:: Input data

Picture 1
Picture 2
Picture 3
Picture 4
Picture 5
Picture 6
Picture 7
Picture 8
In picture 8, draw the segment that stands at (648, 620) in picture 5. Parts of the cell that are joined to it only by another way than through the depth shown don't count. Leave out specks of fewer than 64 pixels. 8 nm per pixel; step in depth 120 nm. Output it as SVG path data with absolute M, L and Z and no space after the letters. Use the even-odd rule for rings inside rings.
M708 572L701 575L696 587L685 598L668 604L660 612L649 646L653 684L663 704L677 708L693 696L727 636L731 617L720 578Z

::::
:: Input data

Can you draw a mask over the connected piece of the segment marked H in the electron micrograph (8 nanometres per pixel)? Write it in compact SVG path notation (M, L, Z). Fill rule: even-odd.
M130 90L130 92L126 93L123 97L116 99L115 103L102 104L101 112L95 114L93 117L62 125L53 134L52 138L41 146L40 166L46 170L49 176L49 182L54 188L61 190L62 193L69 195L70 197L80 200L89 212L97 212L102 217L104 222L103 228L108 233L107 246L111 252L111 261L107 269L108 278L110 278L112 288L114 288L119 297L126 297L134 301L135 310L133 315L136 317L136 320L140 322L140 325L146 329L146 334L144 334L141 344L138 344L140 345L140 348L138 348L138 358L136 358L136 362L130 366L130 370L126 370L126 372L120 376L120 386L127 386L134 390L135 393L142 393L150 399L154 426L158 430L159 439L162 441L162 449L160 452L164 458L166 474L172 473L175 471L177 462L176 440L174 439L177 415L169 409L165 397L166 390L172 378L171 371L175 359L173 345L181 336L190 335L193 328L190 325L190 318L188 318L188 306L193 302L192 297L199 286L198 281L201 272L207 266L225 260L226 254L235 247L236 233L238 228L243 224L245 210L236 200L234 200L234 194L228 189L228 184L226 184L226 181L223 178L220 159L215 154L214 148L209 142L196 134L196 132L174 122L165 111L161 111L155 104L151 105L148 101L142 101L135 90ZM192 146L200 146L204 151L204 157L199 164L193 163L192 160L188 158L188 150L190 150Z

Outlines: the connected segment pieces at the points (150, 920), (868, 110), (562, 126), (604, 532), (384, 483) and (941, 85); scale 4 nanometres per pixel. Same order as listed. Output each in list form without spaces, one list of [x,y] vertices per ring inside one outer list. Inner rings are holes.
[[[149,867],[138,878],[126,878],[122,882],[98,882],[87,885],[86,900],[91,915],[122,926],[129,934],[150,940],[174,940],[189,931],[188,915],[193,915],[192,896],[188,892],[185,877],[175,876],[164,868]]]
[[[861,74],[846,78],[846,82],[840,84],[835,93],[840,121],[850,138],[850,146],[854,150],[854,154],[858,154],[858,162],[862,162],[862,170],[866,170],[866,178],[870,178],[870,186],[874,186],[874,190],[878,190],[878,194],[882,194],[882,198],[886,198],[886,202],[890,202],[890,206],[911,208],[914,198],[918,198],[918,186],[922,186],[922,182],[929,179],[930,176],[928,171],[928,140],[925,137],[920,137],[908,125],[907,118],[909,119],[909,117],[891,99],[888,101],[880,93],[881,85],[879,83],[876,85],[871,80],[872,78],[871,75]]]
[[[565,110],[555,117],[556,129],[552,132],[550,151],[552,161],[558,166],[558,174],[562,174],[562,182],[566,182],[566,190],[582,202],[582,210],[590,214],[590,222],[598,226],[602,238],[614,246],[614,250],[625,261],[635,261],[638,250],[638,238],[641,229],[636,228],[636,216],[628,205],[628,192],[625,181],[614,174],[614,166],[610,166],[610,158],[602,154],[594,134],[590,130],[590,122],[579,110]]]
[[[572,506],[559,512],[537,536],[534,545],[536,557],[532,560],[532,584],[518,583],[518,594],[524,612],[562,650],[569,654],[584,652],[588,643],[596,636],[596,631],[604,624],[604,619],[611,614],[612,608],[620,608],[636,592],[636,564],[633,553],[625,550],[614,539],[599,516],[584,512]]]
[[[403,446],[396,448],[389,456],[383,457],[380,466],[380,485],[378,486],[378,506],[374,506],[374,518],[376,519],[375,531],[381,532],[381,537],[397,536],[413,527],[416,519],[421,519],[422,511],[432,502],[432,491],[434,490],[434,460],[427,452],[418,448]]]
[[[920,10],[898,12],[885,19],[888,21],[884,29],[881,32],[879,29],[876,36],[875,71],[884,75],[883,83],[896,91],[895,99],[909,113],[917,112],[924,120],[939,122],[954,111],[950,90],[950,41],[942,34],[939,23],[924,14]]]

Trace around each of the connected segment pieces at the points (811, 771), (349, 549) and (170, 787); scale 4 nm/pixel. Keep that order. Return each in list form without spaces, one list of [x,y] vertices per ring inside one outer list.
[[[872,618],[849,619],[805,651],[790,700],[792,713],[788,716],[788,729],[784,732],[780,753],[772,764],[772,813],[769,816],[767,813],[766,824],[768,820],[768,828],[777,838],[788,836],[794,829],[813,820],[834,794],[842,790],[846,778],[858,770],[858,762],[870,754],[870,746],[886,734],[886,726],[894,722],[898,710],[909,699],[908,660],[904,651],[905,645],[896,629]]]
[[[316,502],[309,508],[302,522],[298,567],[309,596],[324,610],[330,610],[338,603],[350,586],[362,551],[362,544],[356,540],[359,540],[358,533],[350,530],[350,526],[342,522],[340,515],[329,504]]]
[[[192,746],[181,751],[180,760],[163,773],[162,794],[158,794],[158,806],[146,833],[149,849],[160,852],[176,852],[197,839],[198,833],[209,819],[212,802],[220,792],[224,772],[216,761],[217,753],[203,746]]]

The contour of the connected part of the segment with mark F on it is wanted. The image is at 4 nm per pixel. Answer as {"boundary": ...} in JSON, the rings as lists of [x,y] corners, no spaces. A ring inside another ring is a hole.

::::

• _Requirement_: Copy the lines above exactly. Start with the line containing "Trace around each", end with the line containing "The contour of", and include both.

• _Result below_:
Trace around each of the connected segment pieces at the points (811, 771), (349, 549) and (170, 787); scale 4 nm/pixel. Keep that order. Return each in list form without spaces, one list of [x,y] vertices per ring inside one outer list.
[[[872,618],[849,619],[805,651],[790,700],[792,713],[788,716],[788,729],[784,732],[780,753],[772,764],[772,813],[769,816],[767,813],[766,824],[768,820],[768,828],[777,838],[788,836],[794,829],[813,820],[834,794],[842,790],[846,778],[858,770],[858,762],[870,754],[870,746],[886,734],[886,726],[894,722],[898,710],[909,699],[908,660],[904,651],[905,645],[896,629]]]
[[[316,502],[309,508],[302,522],[298,567],[309,596],[324,610],[330,610],[338,603],[350,586],[362,551],[362,544],[356,540],[359,540],[358,533],[350,530],[350,526],[342,522],[340,515],[329,504]]]
[[[192,746],[181,751],[180,760],[163,773],[162,794],[158,794],[158,806],[146,833],[149,849],[160,852],[176,852],[197,839],[198,833],[209,819],[212,802],[220,792],[224,772],[216,761],[217,753],[203,746]]]

The contour of the connected part of the segment with mark F on it is wanted. The image is at 4 nm per pixel. Answer as {"boundary": ...} in JSON, the rings as lists of [x,y] corners, no spaces. A ring inside another ring is a hole.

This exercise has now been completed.